Nom de l'objet artisanal IGA Kumihimo (Braiding)
lecture phonétique Igakumihimo
Classification des métiers Autres produits textiles
Principaux produits Cordon de ceinture Obi, cordon haori, cravate
Zone de production principale Ville d'Iga, ville de Nabari
Date désignée 15 décembre 1976

adresse de contact

■ Association de la zone de production

Association coopérative Kumihimo de la préfecture de Mie
518-0873
116-2 Ueno Marunouchi, ville d'Iga, préfecture de Mie
Musée de la culture traditionnelle d'Iga
TÉL. : 0595-23-8038
Télécopieur : 0595-24-1015

http://www.kumihimo.or.jp/

Caractéristiques

De magnifiques fils de soie teints s'entrelacent pour créer la texture et le caractère uniques du kumihimo (cordons tressés). Cette technique se transmet depuis l'Antiquité.

Comment le fabriquer

Les fils sont pesés, et par exemple, pour une ceinture obi, leur poids est divisé en fonction du nombre de cordons à réaliser.
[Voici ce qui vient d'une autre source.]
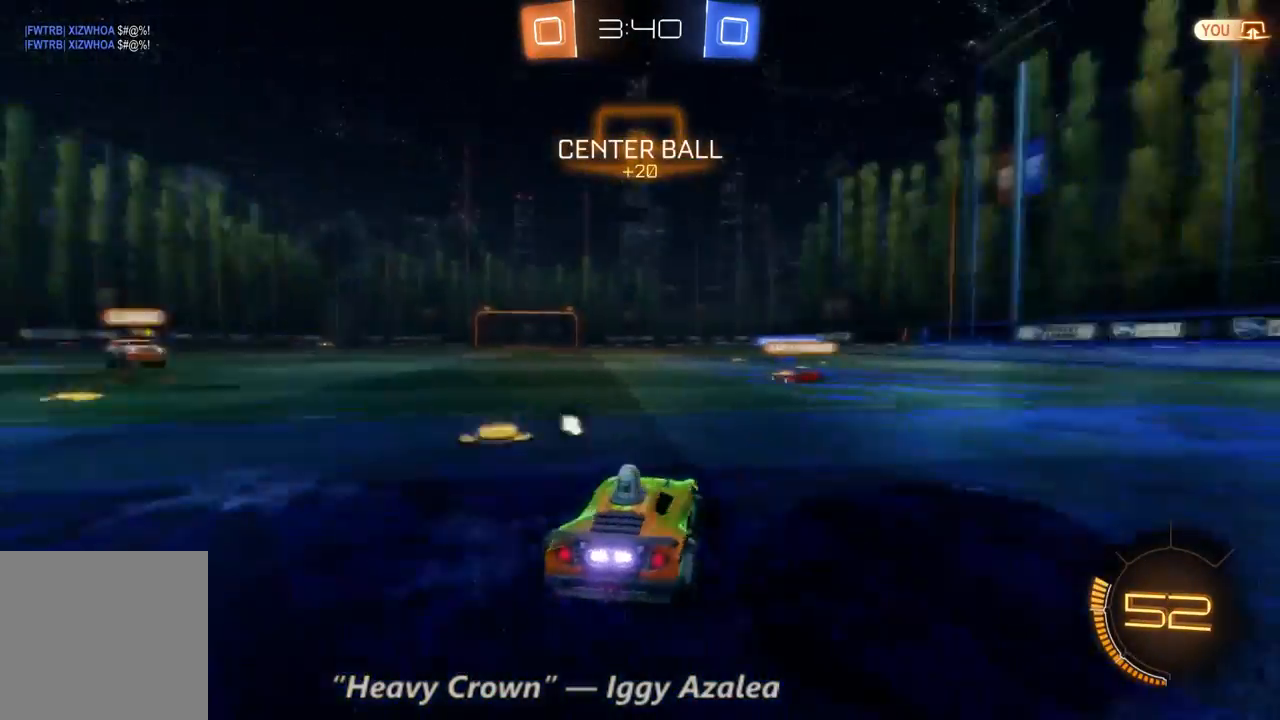
{"dt_ms": 500, "buttons": ["R2"], "left_stick": "center", "right_stick": "center", "events": [[133, "left_stick", "center"], [367, "left_stick", "left"], [400, "Y", "down"], [433, "left_stick", "center"], [467, "Y", "up"]]}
Ils sont ensuite teints et enroulés selon l'échantillon de couleur et le motif du kumihimo. Les fils sont ensuite enroulés sur un métier à tisser. La circonférence extérieure de ce métier est de 5 shaku (environ 150 cm), et une ceinture obi mesure 8 shaku et 5 sun (environ 250 cm) ; le nombre de cordons est donc ajusté en conséquence. Les fils sont torsadés à l'aide d'un rouet appelé « hatcho », puis tressés sur différents types de supports : un support carré (pour le tressage), un support rond (pour le tressage vers le bas), un support en bambou (pour les cordons plats) et un support haut (pour les cordons de haute qualité).